[Data for analysis Boundary: Start]

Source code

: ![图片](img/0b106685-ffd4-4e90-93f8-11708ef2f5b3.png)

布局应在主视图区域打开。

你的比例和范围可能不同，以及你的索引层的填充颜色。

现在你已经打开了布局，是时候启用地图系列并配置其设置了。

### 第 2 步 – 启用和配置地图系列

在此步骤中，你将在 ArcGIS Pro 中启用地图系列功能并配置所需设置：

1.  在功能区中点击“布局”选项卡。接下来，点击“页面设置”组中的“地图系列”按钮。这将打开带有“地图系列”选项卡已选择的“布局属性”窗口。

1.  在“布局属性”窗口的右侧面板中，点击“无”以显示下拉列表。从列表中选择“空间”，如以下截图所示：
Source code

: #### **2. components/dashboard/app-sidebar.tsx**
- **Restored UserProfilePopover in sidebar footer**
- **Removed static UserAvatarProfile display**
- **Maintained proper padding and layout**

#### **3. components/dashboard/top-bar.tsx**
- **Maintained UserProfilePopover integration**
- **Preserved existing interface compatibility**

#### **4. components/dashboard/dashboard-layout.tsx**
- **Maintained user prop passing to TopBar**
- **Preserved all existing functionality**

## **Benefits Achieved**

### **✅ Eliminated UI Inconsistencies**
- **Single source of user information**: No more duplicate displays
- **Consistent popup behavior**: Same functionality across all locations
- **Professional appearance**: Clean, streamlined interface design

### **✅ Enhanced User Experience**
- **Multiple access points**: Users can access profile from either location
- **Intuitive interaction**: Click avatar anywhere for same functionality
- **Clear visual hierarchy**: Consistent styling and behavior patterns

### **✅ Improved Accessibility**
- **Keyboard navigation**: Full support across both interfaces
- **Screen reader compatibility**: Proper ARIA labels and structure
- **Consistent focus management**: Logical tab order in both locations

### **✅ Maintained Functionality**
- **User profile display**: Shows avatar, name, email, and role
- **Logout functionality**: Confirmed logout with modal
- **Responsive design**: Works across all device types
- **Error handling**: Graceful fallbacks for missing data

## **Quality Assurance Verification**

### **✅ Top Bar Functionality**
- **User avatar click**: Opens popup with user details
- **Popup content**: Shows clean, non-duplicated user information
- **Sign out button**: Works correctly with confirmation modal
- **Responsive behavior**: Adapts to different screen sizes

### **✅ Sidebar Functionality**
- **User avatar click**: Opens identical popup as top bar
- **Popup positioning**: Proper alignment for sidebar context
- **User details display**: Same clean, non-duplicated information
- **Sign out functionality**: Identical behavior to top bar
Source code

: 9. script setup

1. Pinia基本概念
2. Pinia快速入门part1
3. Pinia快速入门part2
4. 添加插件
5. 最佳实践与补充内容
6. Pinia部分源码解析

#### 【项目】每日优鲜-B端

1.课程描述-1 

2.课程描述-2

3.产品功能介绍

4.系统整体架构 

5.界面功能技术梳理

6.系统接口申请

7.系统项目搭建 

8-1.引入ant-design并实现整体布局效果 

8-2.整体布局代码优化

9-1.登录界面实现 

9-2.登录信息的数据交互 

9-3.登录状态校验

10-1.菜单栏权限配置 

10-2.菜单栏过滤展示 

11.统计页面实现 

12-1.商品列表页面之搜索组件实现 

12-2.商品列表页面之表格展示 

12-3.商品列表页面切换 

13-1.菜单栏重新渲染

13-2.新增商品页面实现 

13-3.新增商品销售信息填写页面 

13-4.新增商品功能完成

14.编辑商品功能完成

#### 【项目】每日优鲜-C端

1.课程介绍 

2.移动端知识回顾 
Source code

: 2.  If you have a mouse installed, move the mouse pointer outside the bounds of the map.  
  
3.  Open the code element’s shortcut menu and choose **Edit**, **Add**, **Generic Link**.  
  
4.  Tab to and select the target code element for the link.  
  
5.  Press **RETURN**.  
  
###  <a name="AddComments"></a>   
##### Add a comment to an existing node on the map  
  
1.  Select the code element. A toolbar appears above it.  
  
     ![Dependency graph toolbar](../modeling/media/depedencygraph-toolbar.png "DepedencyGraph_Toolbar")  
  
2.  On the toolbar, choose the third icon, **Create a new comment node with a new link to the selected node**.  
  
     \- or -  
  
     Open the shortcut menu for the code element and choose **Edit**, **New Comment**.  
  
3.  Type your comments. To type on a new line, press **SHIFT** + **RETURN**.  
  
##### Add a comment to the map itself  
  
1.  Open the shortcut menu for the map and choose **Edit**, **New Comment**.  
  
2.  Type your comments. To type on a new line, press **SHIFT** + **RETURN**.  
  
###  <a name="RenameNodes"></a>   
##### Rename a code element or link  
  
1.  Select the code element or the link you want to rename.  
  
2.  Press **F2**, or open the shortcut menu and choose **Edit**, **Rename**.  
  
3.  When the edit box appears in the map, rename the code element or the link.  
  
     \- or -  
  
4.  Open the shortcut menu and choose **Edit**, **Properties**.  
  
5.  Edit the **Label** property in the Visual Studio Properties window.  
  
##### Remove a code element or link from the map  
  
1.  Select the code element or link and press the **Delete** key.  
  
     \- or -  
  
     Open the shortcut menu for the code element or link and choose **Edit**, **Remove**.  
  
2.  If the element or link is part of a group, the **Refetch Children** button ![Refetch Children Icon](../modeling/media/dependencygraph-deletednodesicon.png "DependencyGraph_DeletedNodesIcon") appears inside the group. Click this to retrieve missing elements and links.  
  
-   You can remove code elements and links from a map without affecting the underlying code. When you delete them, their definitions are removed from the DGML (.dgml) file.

[Data for analysis Boundary: End]

Print the records once more, exactly as they were given.

▸ Your solution
Source code

: ![图片](img/0b106685-ffd4-4e90-93f8-11708ef2f5b3.png)

布局应在主视图区域打开。

你的比例和范围可能不同，以及你的索引层的填充颜色。

现在你已经打开了布局，是时候启用地图系列并配置其设置了。

### 第 2 步 – 启用和配置地图系列

在此步骤中，你将在 ArcGIS Pro 中启用地图系列功能并配置所需设置：

1.  在功能区中点击“布局”选项卡。接下来，点击“页面设置”组中的“地图系列”按钮。这将打开带有“地图系列”选项卡已选择的“布局属性”窗口。

1.  在“布局属性”窗口的右侧面板中，点击“无”以显示下拉列表。从列表中选择“空间”，如以下截图所示：
Source code

: #### **2. components/dashboard/app-sidebar.tsx**
- **Restored UserProfilePopover in sidebar footer**
- **Removed static UserAvatarProfile display**
- **Maintained proper padding and layout**

#### **3. components/dashboard/top-bar.tsx**
- **Maintained UserProfilePopover integration**
- **Preserved existing interface compatibility**

#### **4. components/dashboard/dashboard-layout.tsx**
- **Maintained user prop passing to TopBar**
- **Preserved all existing functionality**

## **Benefits Achieved**

### **✅ Eliminated UI Inconsistencies**
- **Single source of user information**: No more duplicate displays
- **Consistent popup behavior**: Same functionality across all locations
- **Professional appearance**: Clean, streamlined interface design

### **✅ Enhanced User Experience**
- **Multiple access points**: Users can access profile from either location
- **Intuitive interaction**: Click avatar anywhere for same functionality
- **Clear visual hierarchy**: Consistent styling and behavior patterns

### **✅ Improved Accessibility**
- **Keyboard navigation**: Full support across both interfaces
- **Screen reader compatibility**: Proper ARIA labels and structure
- **Consistent focus management**: Logical tab order in both locations

### **✅ Maintained Functionality**
- **User profile display**: Shows avatar, name, email, and role
- **Logout functionality**: Confirmed logout with modal
- **Responsive design**: Works across all device types
- **Error handling**: Graceful fallbacks for missing data

## **Quality Assurance Verification**

### **✅ Top Bar Functionality**
- **User avatar click**: Opens popup with user details
- **Popup content**: Shows clean, non-duplicated user information
- **Sign out button**: Works correctly with confirmation modal
- **Responsive behavior**: Adapts to different screen sizes

### **✅ Sidebar Functionality**
- **User avatar click**: Opens identical popup as top bar
- **Popup positioning**: Proper alignment for sidebar context
- **User details display**: Same clean, non-duplicated information
- **Sign out functionality**: Identical behavior to top bar
Source code

: 9. script setup

1. Pinia基本概念
2. Pinia快速入门part1
3. Pinia快速入门part2
4. 添加插件
5. 最佳实践与补充内容
6. Pinia部分源码解析

#### 【项目】每日优鲜-B端

1.课程描述-1 

2.课程描述-2

3.产品功能介绍

4.系统整体架构 

5.界面功能技术梳理

6.系统接口申请

7.系统项目搭建 

8-1.引入ant-design并实现整体布局效果 

8-2.整体布局代码优化

9-1.登录界面实现 

9-2.登录信息的数据交互 

9-3.登录状态校验

10-1.菜单栏权限配置 

10-2.菜单栏过滤展示 

11.统计页面实现 

12-1.商品列表页面之搜索组件实现 

12-2.商品列表页面之表格展示 

12-3.商品列表页面切换 

13-1.菜单栏重新渲染

13-2.新增商品页面实现 

13-3.新增商品销售信息填写页面 

13-4.新增商品功能完成

14.编辑商品功能完成

#### 【项目】每日优鲜-C端

1.课程介绍 

2.移动端知识回顾 
Source code

: 2.  If you have a mouse installed, move the mouse pointer outside the bounds of the map.  
  
3.  Open the code element’s shortcut menu and choose **Edit**, **Add**, **Generic Link**.  
  
4.  Tab to and select the target code element for the link.  
  
5.  Press **RETURN**.  
  
###  <a name="AddComments"></a>   
##### Add a comment to an existing node on the map  
  
1.  Select the code element. A toolbar appears above it.  
  
     ![Dependency graph toolbar](../modeling/media/depedencygraph-toolbar.png "DepedencyGraph_Toolbar")  
  
2.  On the toolbar, choose the third icon, **Create a new comment node with a new link to the selected node**.  
  
     \- or -  
  
     Open the shortcut menu for the code element and choose **Edit**, **New Comment**.  
  
3.  Type your comments. To type on a new line, press **SHIFT** + **RETURN**.  
  
##### Add a comment to the map itself  
  
1.  Open the shortcut menu for the map and choose **Edit**, **New Comment**.  
  
2.  Type your comments. To type on a new line, press **SHIFT** + **RETURN**.  
  
###  <a name="RenameNodes"></a>   
##### Rename a code element or link  
  
1.  Select the code element or the link you want to rename.  
  
2.  Press **F2**, or open the shortcut menu and choose **Edit**, **Rename**.  
  
3.  When the edit box appears in the map, rename the code element or the link.  
  
     \- or -  
  
4.  Open the shortcut menu and choose **Edit**, **Properties**.  
  
5.  Edit the **Label** property in the Visual Studio Properties window.  
  
##### Remove a code element or link from the map  
  
1.  Select the code element or link and press the **Delete** key.  
  
     \- or -  
  
     Open the shortcut menu for the code element or link and choose **Edit**, **Remove**.  
  
2.  If the element or link is part of a group, the **Refetch Children** button ![Refetch Children Icon](../modeling/media/dependencygraph-deletednodesicon.png "DependencyGraph_DeletedNodesIcon") appears inside the group. Click this to retrieve missing elements and links.  
  
-   You can remove code elements and links from a map without affecting the underlying code. When you delete them, their definitions are removed from the DGML (.dgml) file.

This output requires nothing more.